資金調達手段は、調達相手先としてグループ会社、金融機関、他社の3つに分類できる。グループ会社とは、主に親会社からの増資、融資をさす。金融機関とは、日系金融機関現地支店・法人、現地金融機関をさす。そして他社には、事業パートナーによる増資・融資、商社による売掛回収サイトのリクス回避、リース会社によるリースバック方式の利用などが含まれる。それぞれの特徴を下表にまとめる。
上記表で整理したように、それぞれの資金調達手段はメリット・デメリットを含んでおり、現地での事業計画に基づく資金繰りの方向性を進出前に決定しておく必要がある。そのステップとしては、
1. 海外進出事業計画の策定と必要資金の詳細な算定
2. 上記の約2‐3倍の必要資金がかかる前提で資金繰り表を作成
3. 資金繰りの不足分、タイミングを見ながら資金調達プラン(だれが、どこから、相手方にたいする何を担保/メリット提供して資金を引っ張ってくるのか?)と経営戦略のバランスを考えながら立てていく。
その際、以下のような質問に自問自答していきたい。
・国内親会社に資本力、安定性はあるのか?
・日本国内と現地の架け橋となる人員は確保できているのか?
・現地商慣習と当該ビジネス収益構造は理解できているのか?
・またそれにどのように適応できるのか?
・現地企業の競争に勝つための優位性はあるのか?
・現地販路開拓のプランは描けているのか?
上記事前調査による資金繰りのシミュレーションを行っておくことは、現地事業展開で必要とされる時間とコストを要する経営戦略を安定して実行していく「企業体力」と「メンタリティー」を維持するために非常に重要である。

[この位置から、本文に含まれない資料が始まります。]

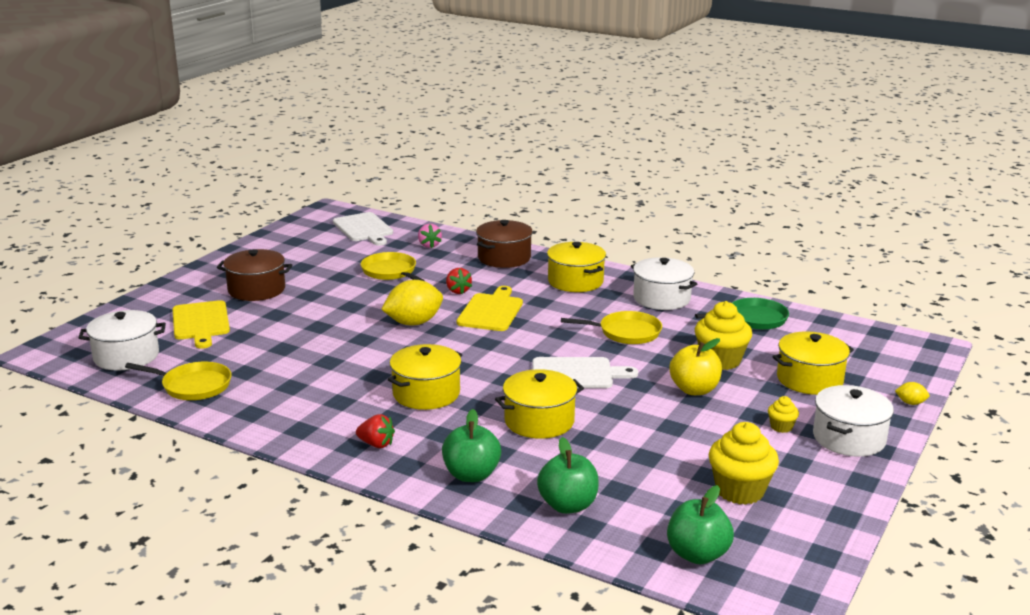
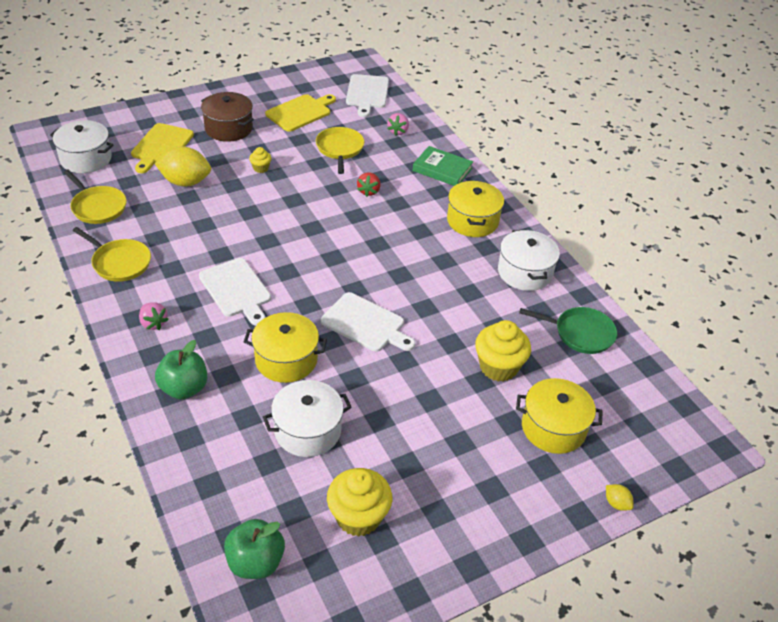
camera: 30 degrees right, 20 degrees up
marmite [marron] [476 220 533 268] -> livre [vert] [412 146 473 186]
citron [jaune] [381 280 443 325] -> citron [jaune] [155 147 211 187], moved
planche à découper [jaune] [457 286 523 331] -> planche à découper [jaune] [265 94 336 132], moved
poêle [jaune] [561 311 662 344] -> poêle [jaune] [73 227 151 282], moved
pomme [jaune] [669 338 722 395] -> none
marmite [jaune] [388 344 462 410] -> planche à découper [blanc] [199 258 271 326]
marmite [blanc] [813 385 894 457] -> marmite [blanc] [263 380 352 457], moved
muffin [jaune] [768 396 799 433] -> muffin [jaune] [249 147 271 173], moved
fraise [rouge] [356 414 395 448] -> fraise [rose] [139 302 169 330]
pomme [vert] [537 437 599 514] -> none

こうすることにより浮き彫りになるのは、国内実績の有無である。金融機関、それ以外の他社と現地資金繰りにおける提携を行うためには、結局は日本国内の経営状況に帰結する。その意味で、中国・アジア市場の資金繰りを左右するのは、日本国内の安定した基盤があるかないかという当たり前の結論となり、現地事業展開にあたり冷静に見つめなければならないポイントとなる。